*** Supplied entries ***

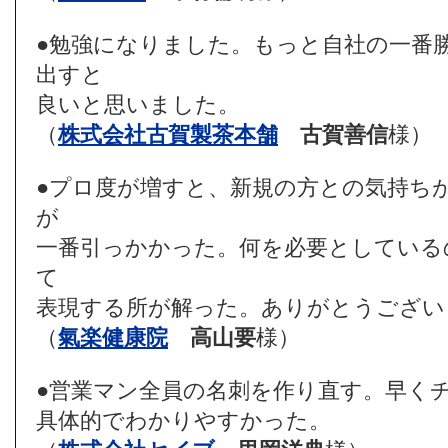
●勉強になりました。もっと自社の一番
出すと
良いと思いました。
（
株式会社古賀製茶本舗
古賀善信
様）
●プロ度が増すと、新規の方との気持ち
が
一番引っかかった。何を必要としている
て
表現する所が解った。ありがとうござい
（
氣楽健康院
高山要
様）
●営業マン全員の名刺を作り直す。早く
具体的でわかりやすかった。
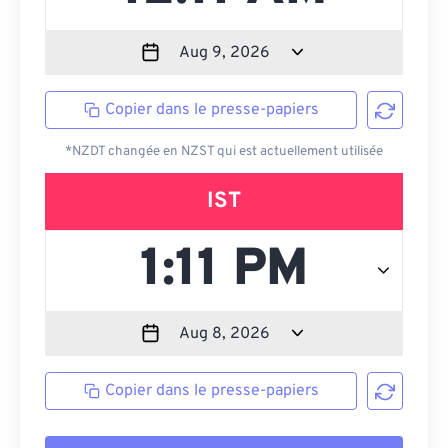
Copier dans le presse-papiers
*NZDT changée en NZST qui est actuellement utilisée
IST
Copier dans le presse-papiers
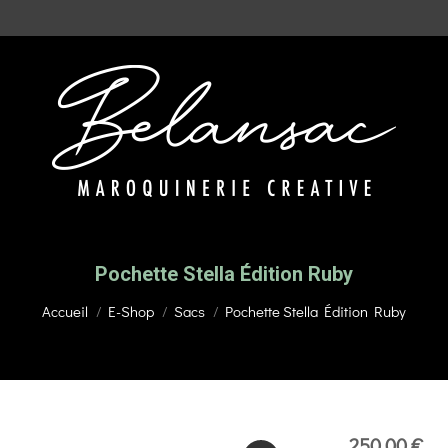
Pochette Stella Édition Ruby
Vous êtes ici :
Accueil
E-Shop
Sacs
Pochette Stella Édition Ruby
250,00
€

*** End of Supplied entries ***

Exercise.
Every line above should be duplicated exactly; the pictures are to be left out.

Your response.
●勉強になりました。もっと自社の一番
出すと
良いと思いました。
（
株式会社古賀製茶本舗
古賀善信
様）
●プロ度が増すと、新規の方との気持ち
が
一番引っかかった。何を必要としている
て
表現する所が解った。ありがとうござい
（
氣楽健康院
高山要
様）
●営業マン全員の名刺を作り直す。早く
具体的でわかりやすかった。
Copier dans le presse-papiers
*NZDT changée en NZST qui est actuellement utilisée
IST
Copier dans le presse-papiers
Pochette Stella Édition Ruby
Vous êtes ici :
Accueil
E-Shop
Sacs
Pochette Stella Édition Ruby
250,00
€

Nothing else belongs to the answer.